• _WORK TASK_: Copy the data from its first line through the line containing "Sprzedaż krotność 1 tony.", replacing "Combo" with "Bundle" and leaving everything else unchanged.

• _RECORDS SUPPLIED_:
· · ·
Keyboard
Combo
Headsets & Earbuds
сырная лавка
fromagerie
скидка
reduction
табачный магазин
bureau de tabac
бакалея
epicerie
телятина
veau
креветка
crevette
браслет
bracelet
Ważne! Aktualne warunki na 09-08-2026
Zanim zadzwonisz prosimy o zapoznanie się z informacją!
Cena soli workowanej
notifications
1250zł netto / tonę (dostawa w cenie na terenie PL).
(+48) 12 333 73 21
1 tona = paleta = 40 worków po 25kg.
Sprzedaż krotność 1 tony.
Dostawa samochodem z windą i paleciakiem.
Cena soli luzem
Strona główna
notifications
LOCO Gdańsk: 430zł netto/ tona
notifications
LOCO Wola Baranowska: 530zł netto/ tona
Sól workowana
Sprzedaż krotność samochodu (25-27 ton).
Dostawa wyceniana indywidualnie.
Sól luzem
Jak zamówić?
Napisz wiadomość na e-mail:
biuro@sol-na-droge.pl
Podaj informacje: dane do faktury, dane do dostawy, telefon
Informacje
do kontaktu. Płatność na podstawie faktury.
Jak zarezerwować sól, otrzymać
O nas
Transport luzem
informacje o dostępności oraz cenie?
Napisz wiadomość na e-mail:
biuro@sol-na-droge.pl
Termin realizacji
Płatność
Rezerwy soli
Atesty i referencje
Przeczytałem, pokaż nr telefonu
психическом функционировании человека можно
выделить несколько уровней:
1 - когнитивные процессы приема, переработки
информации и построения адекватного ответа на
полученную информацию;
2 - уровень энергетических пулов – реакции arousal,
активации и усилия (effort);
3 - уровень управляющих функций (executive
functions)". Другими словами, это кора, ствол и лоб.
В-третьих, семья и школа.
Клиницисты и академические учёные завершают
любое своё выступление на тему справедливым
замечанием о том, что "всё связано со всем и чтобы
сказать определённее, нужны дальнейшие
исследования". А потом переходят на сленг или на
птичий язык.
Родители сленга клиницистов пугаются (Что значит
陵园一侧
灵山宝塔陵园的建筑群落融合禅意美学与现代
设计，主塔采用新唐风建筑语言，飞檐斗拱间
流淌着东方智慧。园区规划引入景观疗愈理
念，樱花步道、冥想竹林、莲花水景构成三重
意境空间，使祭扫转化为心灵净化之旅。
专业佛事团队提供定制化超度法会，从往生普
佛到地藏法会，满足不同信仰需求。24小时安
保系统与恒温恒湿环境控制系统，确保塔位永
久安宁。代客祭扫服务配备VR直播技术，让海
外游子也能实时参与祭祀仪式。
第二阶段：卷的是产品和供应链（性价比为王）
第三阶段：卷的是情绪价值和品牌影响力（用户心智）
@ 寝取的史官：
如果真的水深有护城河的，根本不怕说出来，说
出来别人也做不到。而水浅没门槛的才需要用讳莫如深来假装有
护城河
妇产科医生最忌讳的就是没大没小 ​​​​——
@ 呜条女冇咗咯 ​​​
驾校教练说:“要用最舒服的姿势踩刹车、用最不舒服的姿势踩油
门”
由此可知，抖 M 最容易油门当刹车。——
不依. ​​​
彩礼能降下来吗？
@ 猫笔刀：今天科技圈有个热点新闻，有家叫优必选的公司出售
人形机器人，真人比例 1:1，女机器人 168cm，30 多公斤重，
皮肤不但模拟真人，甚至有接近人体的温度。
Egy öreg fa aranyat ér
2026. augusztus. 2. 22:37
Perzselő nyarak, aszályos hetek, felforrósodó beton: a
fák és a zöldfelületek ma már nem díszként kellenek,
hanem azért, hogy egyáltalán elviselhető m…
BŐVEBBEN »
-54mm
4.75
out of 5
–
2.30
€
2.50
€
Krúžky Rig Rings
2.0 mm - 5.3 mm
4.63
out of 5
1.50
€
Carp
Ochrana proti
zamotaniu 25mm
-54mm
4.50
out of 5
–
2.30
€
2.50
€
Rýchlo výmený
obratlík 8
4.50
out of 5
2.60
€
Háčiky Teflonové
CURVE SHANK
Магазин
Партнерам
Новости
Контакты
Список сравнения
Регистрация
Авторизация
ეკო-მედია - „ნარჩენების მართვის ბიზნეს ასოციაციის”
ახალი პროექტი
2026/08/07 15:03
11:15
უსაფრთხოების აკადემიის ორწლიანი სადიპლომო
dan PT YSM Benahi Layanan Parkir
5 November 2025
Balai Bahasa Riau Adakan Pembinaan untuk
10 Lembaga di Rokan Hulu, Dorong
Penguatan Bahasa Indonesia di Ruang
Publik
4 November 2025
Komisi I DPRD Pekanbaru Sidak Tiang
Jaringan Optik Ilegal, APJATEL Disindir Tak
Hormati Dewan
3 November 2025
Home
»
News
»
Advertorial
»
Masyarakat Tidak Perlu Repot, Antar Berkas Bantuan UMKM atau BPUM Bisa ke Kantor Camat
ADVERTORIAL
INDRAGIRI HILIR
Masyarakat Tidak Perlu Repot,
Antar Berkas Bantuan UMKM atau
· · ·
• _EXERCISE OUTPUT_:
Keyboard
Bundle
Headsets & Earbuds
сырная лавка
fromagerie
скидка
reduction
табачный магазин
bureau de tabac
бакалея
epicerie
телятина
veau
креветка
crevette
браслет
bracelet
Ważne! Aktualne warunki na 09-08-2026
Zanim zadzwonisz prosimy o zapoznanie się z informacją!
Cena soli workowanej
notifications
1250zł netto / tonę (dostawa w cenie na terenie PL).
(+48) 12 333 73 21
1 tona = paleta = 40 worków po 25kg.
Sprzedaż krotność 1 tony.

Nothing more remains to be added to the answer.